Frühes Leben und Hintergrund
- Geboren: 22. Oktober 1760, Santa Giusta, Rieti, Italien
- Gestorben: 22. Juni 1853, Neapel, Italien
- Costanzo Angelini wurde in einer kleinen Stadt in der Provinz Rieti geboren. Einzelheiten über sein frühes Familienleben sind spärlich, aber er zeigte schon in jungen Jahren künstlerisches Talent.
- Er erhielt seine erste Ausbildung an der Accademia di San Luca in Rom und studierte unter Domenico Corvi. Diese grundlegende Phase machte ihn mit etablierten künstlerischen Praktiken und Prinzipien vertraut.
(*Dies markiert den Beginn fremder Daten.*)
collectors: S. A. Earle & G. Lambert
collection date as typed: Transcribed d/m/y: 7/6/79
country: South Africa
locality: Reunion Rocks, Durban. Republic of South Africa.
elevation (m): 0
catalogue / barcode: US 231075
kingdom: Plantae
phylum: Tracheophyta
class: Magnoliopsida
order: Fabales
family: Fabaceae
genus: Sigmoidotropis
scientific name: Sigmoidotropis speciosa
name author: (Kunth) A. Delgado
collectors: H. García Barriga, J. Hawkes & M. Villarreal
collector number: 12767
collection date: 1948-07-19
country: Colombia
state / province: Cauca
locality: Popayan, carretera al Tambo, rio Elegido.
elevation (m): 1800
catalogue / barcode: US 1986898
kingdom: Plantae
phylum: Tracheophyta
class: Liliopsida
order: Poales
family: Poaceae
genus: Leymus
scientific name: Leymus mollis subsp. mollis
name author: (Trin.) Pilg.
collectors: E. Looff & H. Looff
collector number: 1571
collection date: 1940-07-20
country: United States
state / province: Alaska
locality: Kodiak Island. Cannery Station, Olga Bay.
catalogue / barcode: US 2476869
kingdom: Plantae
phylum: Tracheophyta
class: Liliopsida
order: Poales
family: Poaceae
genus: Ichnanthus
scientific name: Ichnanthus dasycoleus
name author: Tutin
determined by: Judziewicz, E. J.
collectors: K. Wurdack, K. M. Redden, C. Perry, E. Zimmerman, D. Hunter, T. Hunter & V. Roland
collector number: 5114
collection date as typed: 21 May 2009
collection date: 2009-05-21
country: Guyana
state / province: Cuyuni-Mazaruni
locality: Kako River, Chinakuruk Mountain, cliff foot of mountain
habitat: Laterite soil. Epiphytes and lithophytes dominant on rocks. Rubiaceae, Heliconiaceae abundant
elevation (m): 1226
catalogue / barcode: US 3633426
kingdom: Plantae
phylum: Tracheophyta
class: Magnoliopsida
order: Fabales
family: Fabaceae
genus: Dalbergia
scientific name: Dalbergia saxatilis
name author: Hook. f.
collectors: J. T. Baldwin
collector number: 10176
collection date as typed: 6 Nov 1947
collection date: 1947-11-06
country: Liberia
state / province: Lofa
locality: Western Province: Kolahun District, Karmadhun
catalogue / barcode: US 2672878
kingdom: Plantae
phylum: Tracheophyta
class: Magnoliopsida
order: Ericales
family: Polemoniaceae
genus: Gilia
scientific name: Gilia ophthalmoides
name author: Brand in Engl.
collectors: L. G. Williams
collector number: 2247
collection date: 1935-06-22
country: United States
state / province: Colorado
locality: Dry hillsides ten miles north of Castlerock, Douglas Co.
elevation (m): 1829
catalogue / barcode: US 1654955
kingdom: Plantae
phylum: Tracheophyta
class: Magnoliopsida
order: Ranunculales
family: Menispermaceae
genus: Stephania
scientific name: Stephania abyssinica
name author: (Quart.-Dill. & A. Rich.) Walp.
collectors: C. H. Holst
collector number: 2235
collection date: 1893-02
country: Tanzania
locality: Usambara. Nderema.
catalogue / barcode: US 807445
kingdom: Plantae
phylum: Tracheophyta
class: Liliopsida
Künstlerische Entwicklung und neoklassistische Einflüsse
- Angelinis künstlerischer Stil wurde tiefgreifend vom vorherrschenden Neoklassizismus geprägt. Diese Bewegung betonte eine Rückkehr zu klassischen Formen, Einfachheit und ein Gefühl von Erhabenheit und ließ sich von der Kunst des antiken Griechenlands und Roms inspirieren.
- Er arbeitete mit Giovanni Volpato und Raffaello Morghen an Principi del disegno tratti dalle più eccellenti statue antiche (Rom, 1786) zusammen, einem bedeutenden Werk bei der Verbreitung neoklassizistischer Ideale durch künstlerische Bildung.
- Zu den wichtigsten Einflüssen gehörten Jacques-Louis David und Jean Auguste Dominique Ingres, prominente Vertreter des Neoklassizismus, die für ihren Schwerpunkt auf Klarheit, Ordnung und idealisierten Formen bekannt waren.
Karrierehöhepunkte und Förderung
- Im Jahr 1790 zog Angelini auf Einladung von William Hamilton, dem britischen Konsul, nach Neapel. Er erlangte Bekanntheit für seine neoklassizistischen Gemälde und Gravuren.
- Er wurde berühmt für die Anfertigung von Stichen der griechischen Vasen aus der Hamilton-Sammlung (1795), was sein technisches Können demonstrierte und zur breiteren Wertschätzung klassischer Antiquitäten beitrug.
- Angelini genoss die Förderung durch Adel und Hof und wurde zu einem gefragten Porträtmaler. Zu den bemerkenswerten Aufträgen gehörte ein Porträt von Joseph Bonaparte im Jahr 1809.
- Er hatte während seiner Karriere verschiedene wichtige Positionen inne: Aufseher und Restaurator für das Museo Borbonico (ab 1813), Professor für Design an der Real Accademia delle Belle Arti di Neapel und Sekretär der Akademie (im Jahr 1841).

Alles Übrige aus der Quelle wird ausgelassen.